Nothing is certain in a Chef Frantz recipe except the ingredients. How much of an ingredient — even the varietal of an ingredient — are up in the air depending on where and when the ingredient is cultivated. Case in point: the humble potato. No longer that cheap starchy soup filler we’ve come to expect, Lisa Frantz treats potatoes with the respect I give a closet full of designer shoes. Just as you wouldn’t wear white ever after labor day, a potato’s starch changes with the season and you have to swap out (or at least Frantz does) those varieties accordingly (from Idaho russets to Yukon gold, Winnemuccas to red bliss).

If today’s Iron Chef secret ingredient was the potato, the clam chowder I tried would have won hands down. I’m sure all chefs would welcome the debate — is it clam chowder or puree of potato with clams and bacon? And frankly, I’d volunteer to sit on that panel trying to decide. Naturally clams are more expensive than potatoes so you’d expect to see that main ingredient leading the menu item, but this chowder has such a pronounced potato flavor (red bliss, because I know you’re wondering) that it almost obfuscates the clam in “clam chowder.” This isn’t a knock on Frantz; to the contrary, it’s a compliment to both her, for selecting the tuber, and the potato itself. I almost forgot that potatoes have flavor (like my taste buds have been watching too much Fox News). Perhaps you taste the potato because it’s on a short list of ingredients: clams, clam juice, bacon, celery, pepper, cream, butter and Tabasco. Again, that little bit of tart heat is the elusive je ne sais qua that compels your spoon to the bowl for another…hmmm, how to describe a state between sip and bite? The chowder is too thick to sip and far shy of paste, but hopefully you get my drift Goldy Locks — it’s just right. 

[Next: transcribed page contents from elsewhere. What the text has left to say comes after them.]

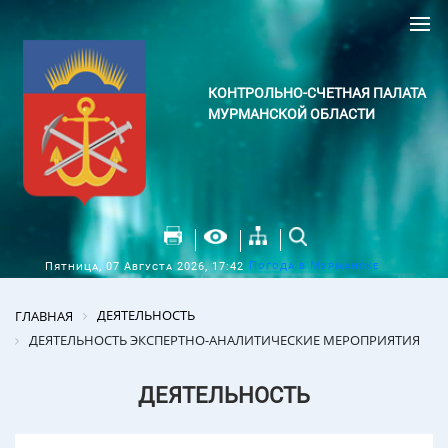
КОНТРОЛЬНО-СЧЕТНАЯ ПАЛАТА
МУРМАНСКОЙ ОБЛАСТИ
Погода в Мурманске
Пятница, 07 Августа 2026, 17:42
ДЕЯТЕЛЬНОСТЬ
ГЛАВНАЯ
ДЕЯТЕЛЬНОСТЬ ЭКСПЕРТНО-АНАЛИТИЧЕСКИЕ МЕРОПРИЯТИЯ
ДЕЯТЕЛЬНОСТЬ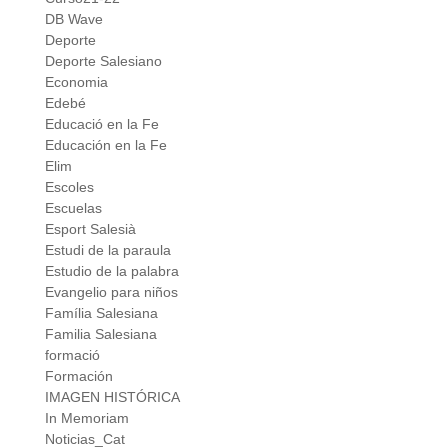
DB Wave
Deporte
Deporte Salesiano
Economia
Edebé
Educació en la Fe
Educación en la Fe
Elim
Escoles
Escuelas
Esport Salesià
Estudi de la paraula
Estudio de la palabra
Evangelio para niños
Família Salesiana
Familia Salesiana
formació
Formación
IMAGEN HISTÓRICA
In Memoriam
Noticias_Cat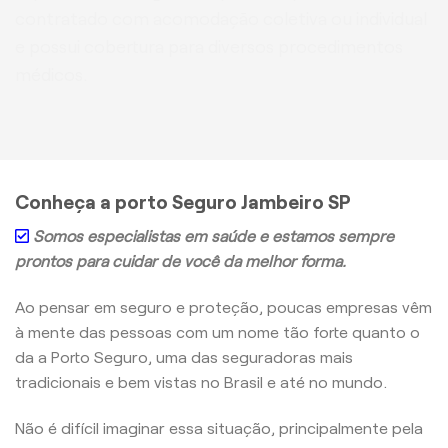
contratado com acomodação coletiva ou individual
e possui cobertura para diversos procedimentos
médicos.
Conheça a porto Seguro Jambeiro SP
Somos especialistas em saúde e estamos sempre
prontos para cuidar de você da melhor forma.
Ao pensar em seguro e proteção, poucas empresas vêm
à mente das pessoas com um nome tão forte quanto o
da a Porto Seguro, uma das seguradoras mais
tradicionais e bem vistas no Brasil e até no mundo.
Não é difícil imaginar essa situação, principalmente pela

Chicken soup so good it could cure cancer.

Chickennoodle

I’ve saved the best for last (and trust me, I struggled to keep from calling out one soup over another, especially when all are so flavorful) but the roasted chicken and lemon soup is like a whole Thanksgiving meal reduced to a tablespoon…that is, if only we weren’t celebrating the harvest. This soup, while having all of the great flavors you’d expect at Thanksgiving (poultry, carrots, celery), is more of an homage to spring with its sharp citrus kick, bright green flecks of chive, small yellow corn kernels and a basil pesto. You can see from the picture that Frantz tears huge chunks of chicken and (not pictured) whole lemon slices. It’s a small point to be sure, but cut up cubes of meat is so…so Campbells.

Molière comes to mind when I can’t do justice to a soup like this; he said, “I live on good soup, not on fine words.” True enough.